RNA-Seq

RNA-Seq is a next-generation sequencing (NGS) application that analyzes the transcriptome, or every transcript being expressed at a given point in time. Gene expression analysis allow the comparison between two conditions, such as healthy and diseased states. RNA-Seq can also be used quantitatively to determine absolute quantity of each transcript.

A typical RNA-Seq experimental workflow involves the isolation of RNA from samples of interest, generation of sequencing libraries, and use of a high-throughput sequencer to produce hundreds of millions of short single or paired-end reads. There are several variations of the experimental protocol:

mRNA-Seq vs.
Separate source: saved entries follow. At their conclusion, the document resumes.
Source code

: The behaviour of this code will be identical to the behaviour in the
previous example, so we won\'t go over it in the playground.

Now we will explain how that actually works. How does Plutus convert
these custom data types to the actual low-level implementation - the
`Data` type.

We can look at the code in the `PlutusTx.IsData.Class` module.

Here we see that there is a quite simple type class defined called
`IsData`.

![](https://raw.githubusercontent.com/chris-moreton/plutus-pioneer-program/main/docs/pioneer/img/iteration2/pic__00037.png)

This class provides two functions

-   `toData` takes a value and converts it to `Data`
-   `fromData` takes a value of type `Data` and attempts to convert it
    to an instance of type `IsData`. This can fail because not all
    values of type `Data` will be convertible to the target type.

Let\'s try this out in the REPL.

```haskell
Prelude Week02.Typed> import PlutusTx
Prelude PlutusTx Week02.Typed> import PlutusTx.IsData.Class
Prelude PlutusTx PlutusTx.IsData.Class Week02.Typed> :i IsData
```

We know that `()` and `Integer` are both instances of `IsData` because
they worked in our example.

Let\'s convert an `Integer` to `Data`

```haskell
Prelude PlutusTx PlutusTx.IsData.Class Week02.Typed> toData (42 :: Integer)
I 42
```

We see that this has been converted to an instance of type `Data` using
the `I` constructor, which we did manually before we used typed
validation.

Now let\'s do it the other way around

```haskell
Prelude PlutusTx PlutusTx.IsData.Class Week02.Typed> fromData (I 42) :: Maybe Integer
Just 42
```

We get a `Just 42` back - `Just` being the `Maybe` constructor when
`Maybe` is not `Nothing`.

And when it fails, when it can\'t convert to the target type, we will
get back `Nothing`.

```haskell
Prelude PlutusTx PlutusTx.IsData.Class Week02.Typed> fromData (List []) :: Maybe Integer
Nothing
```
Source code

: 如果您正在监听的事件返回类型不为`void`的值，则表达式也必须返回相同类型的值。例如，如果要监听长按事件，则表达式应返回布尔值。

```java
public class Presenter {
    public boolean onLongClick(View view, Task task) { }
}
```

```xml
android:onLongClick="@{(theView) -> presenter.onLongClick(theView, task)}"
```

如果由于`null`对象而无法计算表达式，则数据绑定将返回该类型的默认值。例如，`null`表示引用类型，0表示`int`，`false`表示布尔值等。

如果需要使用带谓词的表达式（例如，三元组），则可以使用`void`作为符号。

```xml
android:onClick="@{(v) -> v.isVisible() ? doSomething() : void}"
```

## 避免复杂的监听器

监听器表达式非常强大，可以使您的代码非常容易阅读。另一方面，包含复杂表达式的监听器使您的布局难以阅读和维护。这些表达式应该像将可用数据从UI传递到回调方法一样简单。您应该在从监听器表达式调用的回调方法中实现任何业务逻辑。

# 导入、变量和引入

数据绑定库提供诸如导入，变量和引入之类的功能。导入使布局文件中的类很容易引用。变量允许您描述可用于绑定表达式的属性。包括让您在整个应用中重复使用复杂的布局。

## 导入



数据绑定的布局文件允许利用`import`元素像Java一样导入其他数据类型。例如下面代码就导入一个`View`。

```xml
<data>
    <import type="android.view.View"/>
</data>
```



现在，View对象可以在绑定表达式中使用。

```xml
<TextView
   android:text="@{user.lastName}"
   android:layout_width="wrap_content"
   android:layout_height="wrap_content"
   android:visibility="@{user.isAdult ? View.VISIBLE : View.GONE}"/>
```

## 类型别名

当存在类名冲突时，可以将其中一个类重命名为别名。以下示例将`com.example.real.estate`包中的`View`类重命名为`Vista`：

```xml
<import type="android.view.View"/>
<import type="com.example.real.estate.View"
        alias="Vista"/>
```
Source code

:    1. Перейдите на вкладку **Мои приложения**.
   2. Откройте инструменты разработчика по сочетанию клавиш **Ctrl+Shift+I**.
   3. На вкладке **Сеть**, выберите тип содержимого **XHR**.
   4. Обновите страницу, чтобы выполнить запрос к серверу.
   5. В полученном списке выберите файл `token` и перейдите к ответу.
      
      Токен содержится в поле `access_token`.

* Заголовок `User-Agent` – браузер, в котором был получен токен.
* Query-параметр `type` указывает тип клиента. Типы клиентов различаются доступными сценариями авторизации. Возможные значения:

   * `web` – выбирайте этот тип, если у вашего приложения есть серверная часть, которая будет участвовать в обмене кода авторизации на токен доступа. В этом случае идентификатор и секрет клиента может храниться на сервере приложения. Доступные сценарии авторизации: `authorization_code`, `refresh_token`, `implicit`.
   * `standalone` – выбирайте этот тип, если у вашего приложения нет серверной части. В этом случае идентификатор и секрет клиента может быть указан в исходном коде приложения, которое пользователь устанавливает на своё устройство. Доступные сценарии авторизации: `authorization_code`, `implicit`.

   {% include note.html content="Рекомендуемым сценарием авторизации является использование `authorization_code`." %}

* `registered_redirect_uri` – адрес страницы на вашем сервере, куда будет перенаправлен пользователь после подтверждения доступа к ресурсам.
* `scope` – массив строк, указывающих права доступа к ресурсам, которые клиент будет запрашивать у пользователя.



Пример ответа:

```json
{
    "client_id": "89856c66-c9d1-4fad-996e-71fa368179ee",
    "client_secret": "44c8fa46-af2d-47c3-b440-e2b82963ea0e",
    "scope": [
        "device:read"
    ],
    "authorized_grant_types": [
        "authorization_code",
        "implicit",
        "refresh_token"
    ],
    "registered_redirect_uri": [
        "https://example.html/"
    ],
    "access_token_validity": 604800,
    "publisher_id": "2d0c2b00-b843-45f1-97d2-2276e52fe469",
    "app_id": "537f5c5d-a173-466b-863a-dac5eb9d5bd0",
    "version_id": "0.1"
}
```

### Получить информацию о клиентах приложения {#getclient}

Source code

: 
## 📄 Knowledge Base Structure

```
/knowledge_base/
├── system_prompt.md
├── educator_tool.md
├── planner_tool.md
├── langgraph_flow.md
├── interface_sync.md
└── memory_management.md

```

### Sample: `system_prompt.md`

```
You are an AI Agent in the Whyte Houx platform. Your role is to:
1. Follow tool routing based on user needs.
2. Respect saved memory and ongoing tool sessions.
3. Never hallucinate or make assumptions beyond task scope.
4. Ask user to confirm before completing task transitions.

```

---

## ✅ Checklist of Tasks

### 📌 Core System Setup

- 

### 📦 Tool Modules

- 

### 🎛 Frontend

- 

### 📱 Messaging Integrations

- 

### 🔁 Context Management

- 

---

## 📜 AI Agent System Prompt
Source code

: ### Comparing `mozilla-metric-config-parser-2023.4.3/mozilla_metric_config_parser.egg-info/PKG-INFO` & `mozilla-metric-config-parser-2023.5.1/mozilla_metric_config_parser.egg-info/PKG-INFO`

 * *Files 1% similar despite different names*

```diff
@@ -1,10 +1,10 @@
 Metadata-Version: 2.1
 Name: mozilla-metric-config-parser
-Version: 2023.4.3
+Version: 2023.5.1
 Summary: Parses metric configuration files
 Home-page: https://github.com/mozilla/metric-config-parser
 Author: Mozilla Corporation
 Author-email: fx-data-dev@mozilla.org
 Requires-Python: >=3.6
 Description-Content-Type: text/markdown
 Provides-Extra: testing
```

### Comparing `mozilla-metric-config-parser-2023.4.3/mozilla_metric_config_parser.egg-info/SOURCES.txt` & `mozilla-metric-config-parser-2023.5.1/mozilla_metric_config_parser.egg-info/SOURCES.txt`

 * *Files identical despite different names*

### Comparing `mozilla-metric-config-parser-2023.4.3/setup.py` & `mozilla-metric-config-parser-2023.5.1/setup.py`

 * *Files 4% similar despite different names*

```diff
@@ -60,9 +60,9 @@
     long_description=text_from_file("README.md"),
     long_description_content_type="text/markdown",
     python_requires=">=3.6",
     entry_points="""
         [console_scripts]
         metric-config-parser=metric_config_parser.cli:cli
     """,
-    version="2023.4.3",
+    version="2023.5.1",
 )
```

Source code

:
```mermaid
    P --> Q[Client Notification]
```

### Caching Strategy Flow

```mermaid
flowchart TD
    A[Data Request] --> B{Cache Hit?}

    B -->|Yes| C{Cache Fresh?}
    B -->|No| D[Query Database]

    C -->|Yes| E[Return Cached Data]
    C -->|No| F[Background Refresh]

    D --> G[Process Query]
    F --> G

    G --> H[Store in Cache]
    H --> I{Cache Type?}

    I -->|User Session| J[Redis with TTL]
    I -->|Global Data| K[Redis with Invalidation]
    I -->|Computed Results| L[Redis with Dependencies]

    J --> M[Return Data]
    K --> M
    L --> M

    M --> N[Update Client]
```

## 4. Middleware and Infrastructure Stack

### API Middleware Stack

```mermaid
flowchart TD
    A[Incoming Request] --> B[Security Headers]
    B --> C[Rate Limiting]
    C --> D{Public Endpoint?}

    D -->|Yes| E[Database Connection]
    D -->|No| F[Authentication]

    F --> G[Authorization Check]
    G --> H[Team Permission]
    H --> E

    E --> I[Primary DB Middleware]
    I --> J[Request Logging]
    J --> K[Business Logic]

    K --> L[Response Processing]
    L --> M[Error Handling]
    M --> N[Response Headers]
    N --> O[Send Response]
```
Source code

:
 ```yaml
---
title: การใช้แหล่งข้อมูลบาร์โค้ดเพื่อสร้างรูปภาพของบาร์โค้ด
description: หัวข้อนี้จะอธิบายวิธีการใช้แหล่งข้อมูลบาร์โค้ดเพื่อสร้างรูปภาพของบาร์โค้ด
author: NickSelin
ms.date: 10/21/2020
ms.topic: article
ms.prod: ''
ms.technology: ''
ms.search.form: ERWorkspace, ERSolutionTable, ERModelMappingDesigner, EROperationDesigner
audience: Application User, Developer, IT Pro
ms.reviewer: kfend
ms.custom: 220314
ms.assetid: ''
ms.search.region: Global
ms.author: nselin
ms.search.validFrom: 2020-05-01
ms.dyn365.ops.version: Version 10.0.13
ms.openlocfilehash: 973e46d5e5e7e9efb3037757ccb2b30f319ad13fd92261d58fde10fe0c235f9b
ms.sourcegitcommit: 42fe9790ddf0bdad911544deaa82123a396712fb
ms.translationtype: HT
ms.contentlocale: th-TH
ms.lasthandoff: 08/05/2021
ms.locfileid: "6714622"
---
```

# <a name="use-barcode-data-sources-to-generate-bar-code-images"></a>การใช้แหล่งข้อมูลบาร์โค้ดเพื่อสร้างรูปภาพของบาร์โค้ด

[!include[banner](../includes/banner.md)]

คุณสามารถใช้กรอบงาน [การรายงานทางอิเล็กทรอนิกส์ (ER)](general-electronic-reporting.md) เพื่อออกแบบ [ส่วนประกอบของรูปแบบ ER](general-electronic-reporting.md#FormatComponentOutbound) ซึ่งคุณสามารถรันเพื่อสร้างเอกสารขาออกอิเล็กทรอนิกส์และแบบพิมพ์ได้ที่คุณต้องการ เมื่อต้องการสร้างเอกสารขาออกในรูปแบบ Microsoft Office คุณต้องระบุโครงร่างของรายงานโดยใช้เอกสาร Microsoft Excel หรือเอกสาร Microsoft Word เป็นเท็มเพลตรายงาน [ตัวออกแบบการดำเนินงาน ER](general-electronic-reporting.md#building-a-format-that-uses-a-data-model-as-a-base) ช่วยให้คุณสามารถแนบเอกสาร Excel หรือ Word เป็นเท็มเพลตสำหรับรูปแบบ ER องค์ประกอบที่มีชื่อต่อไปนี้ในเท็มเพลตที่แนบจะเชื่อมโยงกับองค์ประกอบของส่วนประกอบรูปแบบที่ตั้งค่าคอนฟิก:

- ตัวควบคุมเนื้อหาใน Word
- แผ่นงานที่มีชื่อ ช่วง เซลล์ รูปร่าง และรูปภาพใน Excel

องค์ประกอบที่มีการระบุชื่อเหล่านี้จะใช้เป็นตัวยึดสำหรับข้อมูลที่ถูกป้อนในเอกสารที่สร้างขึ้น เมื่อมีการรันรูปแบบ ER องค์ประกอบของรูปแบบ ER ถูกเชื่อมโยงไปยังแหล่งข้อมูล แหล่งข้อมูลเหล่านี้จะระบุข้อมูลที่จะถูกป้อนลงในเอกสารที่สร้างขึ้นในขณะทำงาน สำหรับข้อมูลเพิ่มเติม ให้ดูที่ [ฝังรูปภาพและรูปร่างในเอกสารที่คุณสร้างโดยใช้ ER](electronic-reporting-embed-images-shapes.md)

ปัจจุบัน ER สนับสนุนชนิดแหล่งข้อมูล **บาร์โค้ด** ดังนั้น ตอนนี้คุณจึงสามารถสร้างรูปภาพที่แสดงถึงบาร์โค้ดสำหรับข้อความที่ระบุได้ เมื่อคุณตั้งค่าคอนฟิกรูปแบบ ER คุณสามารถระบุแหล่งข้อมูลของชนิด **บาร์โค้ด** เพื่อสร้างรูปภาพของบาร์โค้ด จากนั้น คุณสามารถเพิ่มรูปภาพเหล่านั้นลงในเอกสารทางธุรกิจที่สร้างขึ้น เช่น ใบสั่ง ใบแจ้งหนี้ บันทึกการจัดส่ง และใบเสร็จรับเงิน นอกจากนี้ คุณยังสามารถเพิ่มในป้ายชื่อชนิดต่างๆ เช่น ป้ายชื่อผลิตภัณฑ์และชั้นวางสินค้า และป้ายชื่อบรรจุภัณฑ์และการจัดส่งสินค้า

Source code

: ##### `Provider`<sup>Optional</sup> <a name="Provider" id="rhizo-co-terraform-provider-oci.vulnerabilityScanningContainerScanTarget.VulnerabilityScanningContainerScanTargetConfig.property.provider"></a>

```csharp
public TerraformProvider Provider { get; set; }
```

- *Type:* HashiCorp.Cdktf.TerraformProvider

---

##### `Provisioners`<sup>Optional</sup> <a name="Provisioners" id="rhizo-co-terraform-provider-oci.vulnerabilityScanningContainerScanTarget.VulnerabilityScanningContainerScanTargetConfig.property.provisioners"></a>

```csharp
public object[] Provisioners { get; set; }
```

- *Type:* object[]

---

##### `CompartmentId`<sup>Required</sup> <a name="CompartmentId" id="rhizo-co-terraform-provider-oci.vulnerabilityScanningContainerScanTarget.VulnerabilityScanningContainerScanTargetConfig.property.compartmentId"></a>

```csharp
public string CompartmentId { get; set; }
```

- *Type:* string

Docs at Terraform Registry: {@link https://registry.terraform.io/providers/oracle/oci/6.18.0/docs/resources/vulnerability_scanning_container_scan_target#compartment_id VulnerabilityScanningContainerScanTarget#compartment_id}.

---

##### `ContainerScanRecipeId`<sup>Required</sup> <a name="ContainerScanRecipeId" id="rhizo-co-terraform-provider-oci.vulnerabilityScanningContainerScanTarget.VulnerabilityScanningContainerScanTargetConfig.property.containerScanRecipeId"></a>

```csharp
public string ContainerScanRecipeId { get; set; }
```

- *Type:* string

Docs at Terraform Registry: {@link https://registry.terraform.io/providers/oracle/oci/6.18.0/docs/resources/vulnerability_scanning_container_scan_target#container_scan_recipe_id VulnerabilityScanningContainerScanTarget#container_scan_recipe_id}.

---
Whole Transcriptome

Researchers are usually interested in the expression of mRNA, but up to 95% of cellular RNA is rRNA. To avoid wasting reads on rRNA, you can use a selection or a depletion approach.

Strand-Specific (aka dUTP) vs. Non-Strand-Specific

To distinguish sense and antisense expression, the dUTP method is used to determine the strand from which the signal comes in RNA-Seq. With this method, the reads will map to the strand opposite to the RNA. Another strand-specific method is based on Smarter approach from Takara. In this case, reads are mapped to the same strand as the RNA.

SciDAP is a no-code bioinformatics platform that enables scientists to analyze NGS-based data without a bioinformatician. It has built-in RNA-Seq pipelines based on open-source workflows, such as DESeq for differential gene expression and pipelines optimized for the dUTP method.

Starting with FASTQ files, analysis of RNA-Seq data begins with raw data quality control (QC) and read trimming followed by alignment of reads against a reference genome or transcriptome with RNA-STAR. Specific algorithms are applied for downstream analysis such as expression estimation, transcript isoform discovery, differential expression with DESeq or DESeq2 , GSEA analysis and other applications. Analysis ends with summarization and visualization of results.